The best time to shop in Jakarta malls is during the week, as weekend the malls are always packed. Most of the malls open promptly at 10 AM and close at 10 PM sharp. Most early morning shoppers are housewives, with teenagers replacing them by mid-day. By the end of the office hours, young professionals begin to swarm the mall to unwind after a long day's work.
With this in mind, have fun shopping. Just don't go overboard or you'll have to pay those hefty excess baggage charge :)
An armed policeman in front of the Marriott Hotel
Favorite thing: The key word for Jakarta during this period is "security". There are metal detectors EVERYWHERE! Cars are searched when entering carpark compound of malls.

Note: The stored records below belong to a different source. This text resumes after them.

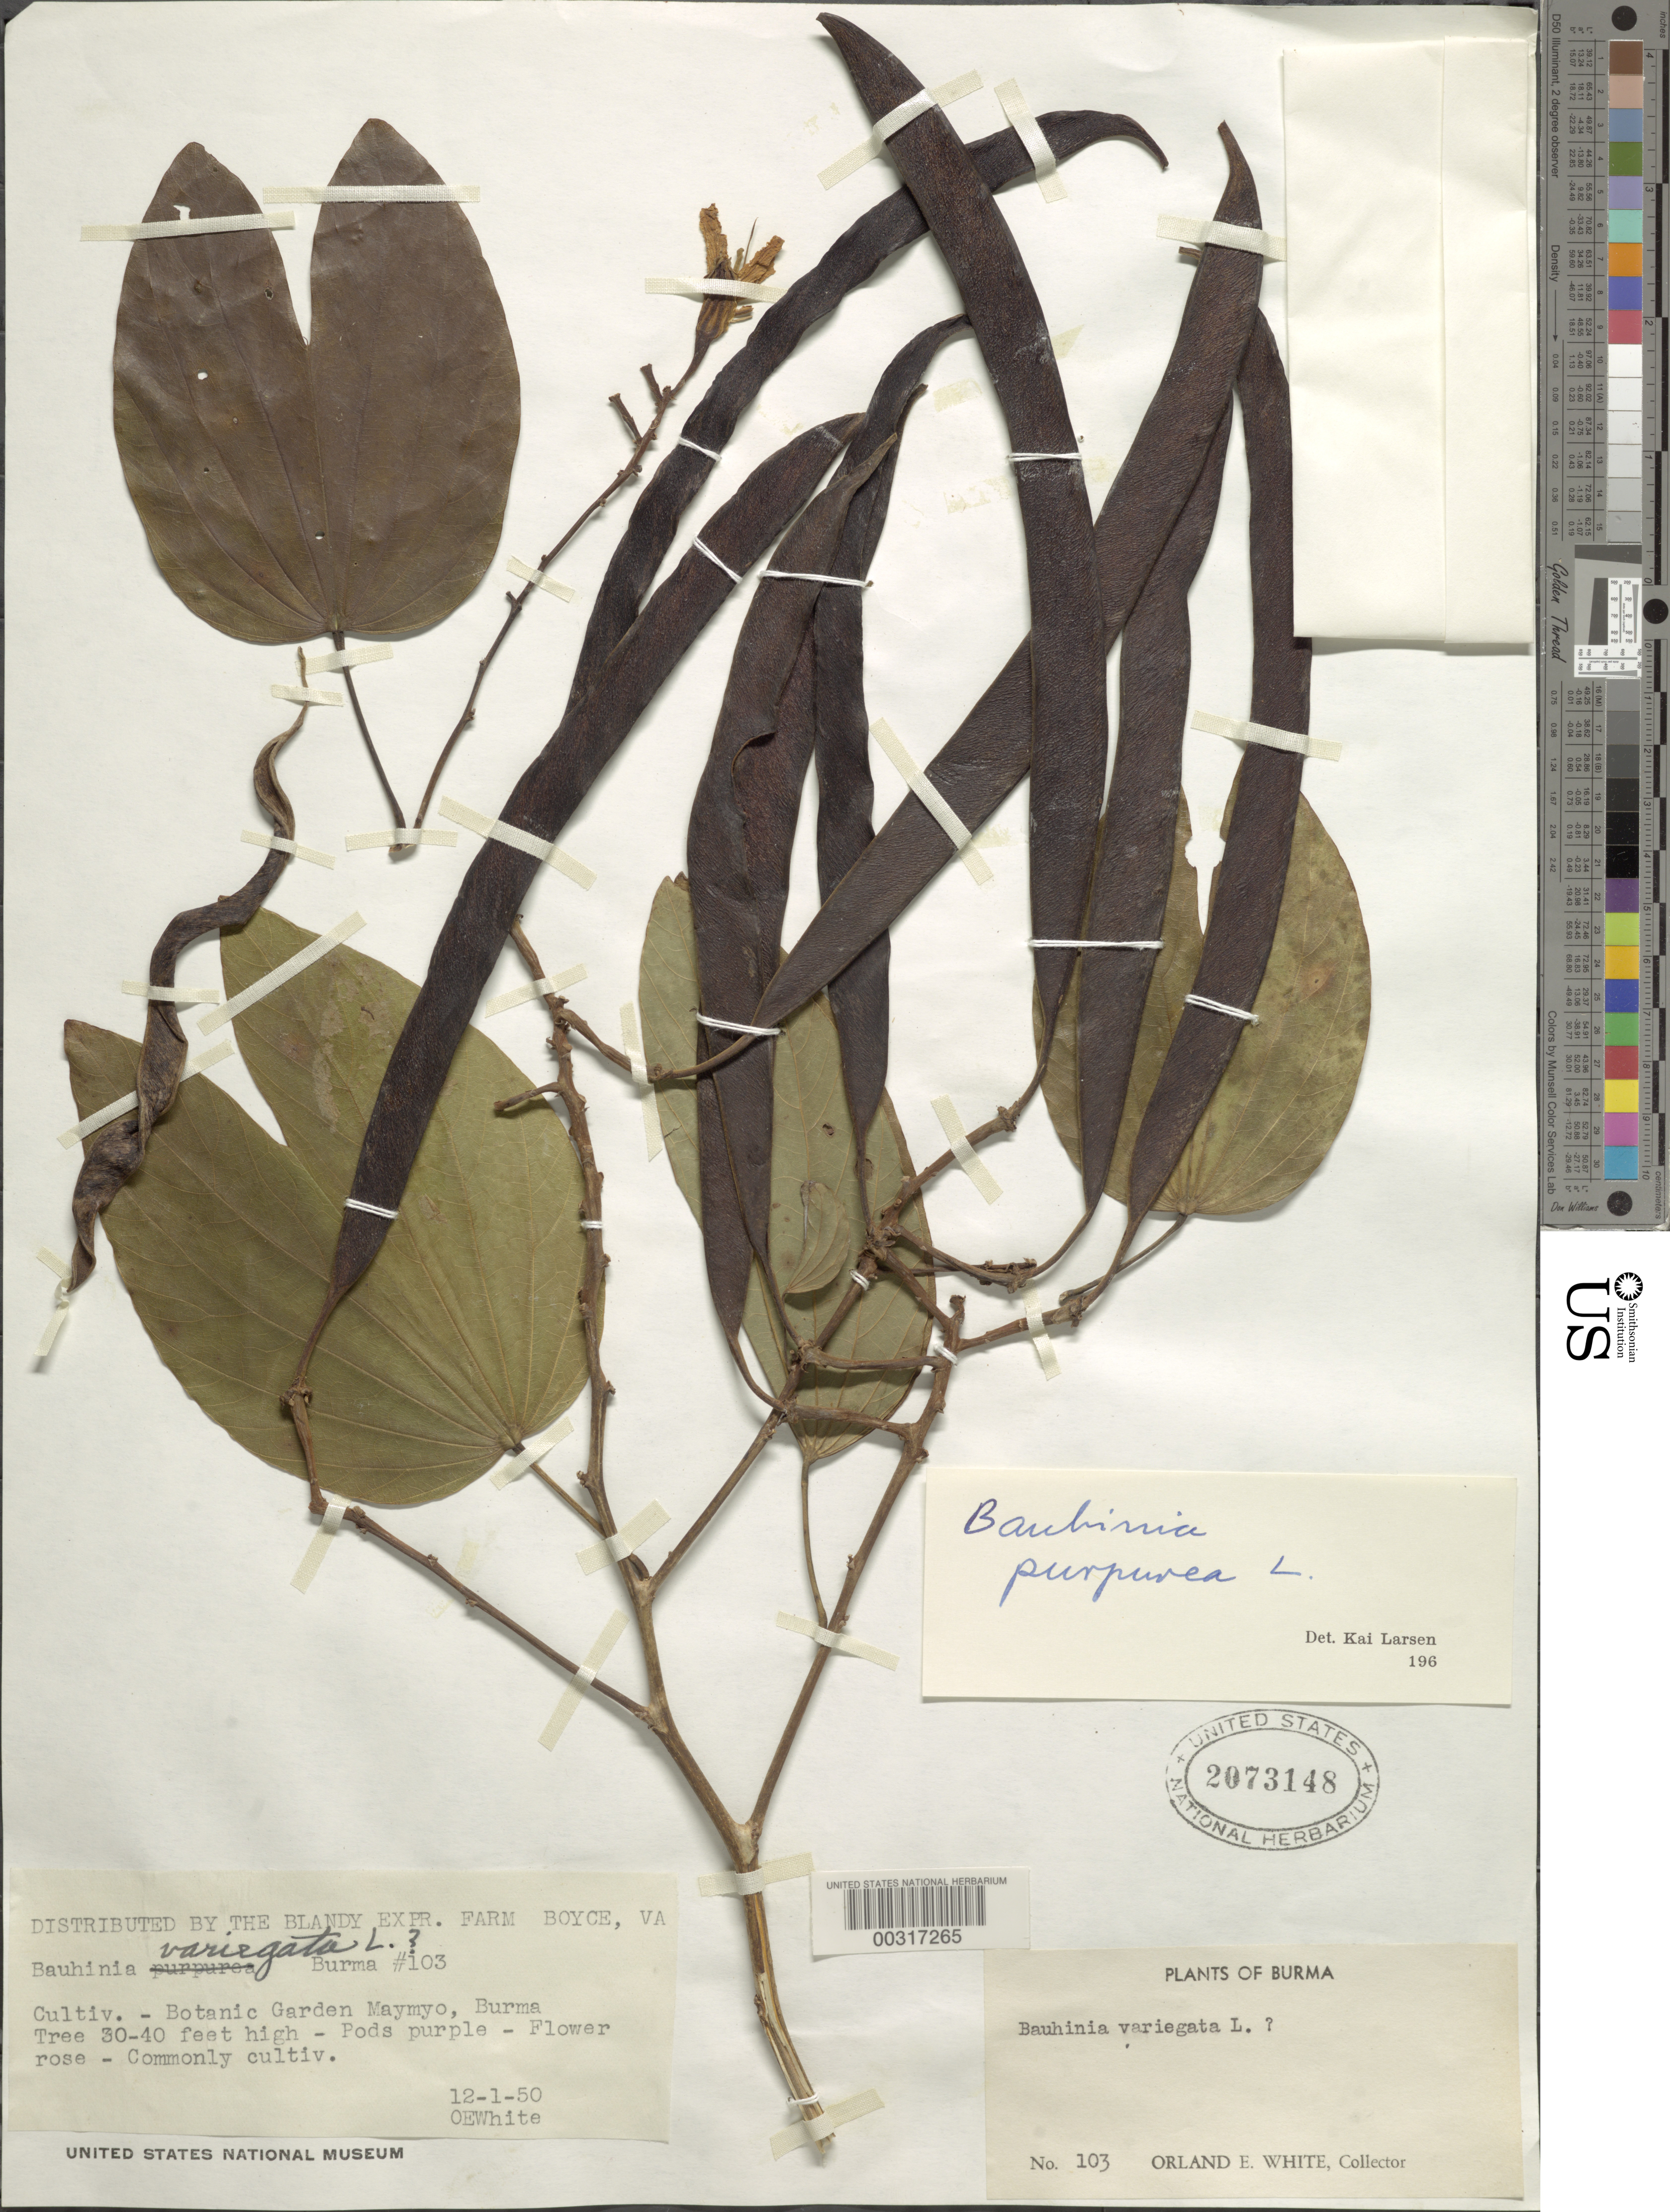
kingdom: Plantae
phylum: Tracheophyta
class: Magnoliopsida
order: Fabales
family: Fabaceae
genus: Bauhinia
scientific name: Bauhinia purpurea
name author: L.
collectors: O. E. White et al.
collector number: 103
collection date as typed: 12 Jan 1950 or 01 Dec 1950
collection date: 1950-01-12 or 1950-12-01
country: Myanmar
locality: Botanic Garden Maymyo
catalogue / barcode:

Hotels are not spared the stringent checks. Pedestrians are searched at the entrance to these buildings and have to walk through a metal detector. Armed guards overlook the procedures. Despite the dark undertones to the scene, I've never felt more secure with these checks and am sure glad the government is finally taking the terror threats seriously
Jakarta Kini Magazine
Favorite thing: If you're in town, don't forget to pick up your copy of the local guides. My favorites are Jakarta/Java Kini and Free Magazine, among others. They are usually available in abundance at most cafes, restaurants, and hotels and are free-to-take.
These guides not only list the happening events in the city but they also provide a comprehensive reviews and listing of Jakarta's top restaurants and night spots. True some of them are poorly written in English, but all in all they offer great insights into what's hot in Jakarta at the moment, which is rather hard to keep up really.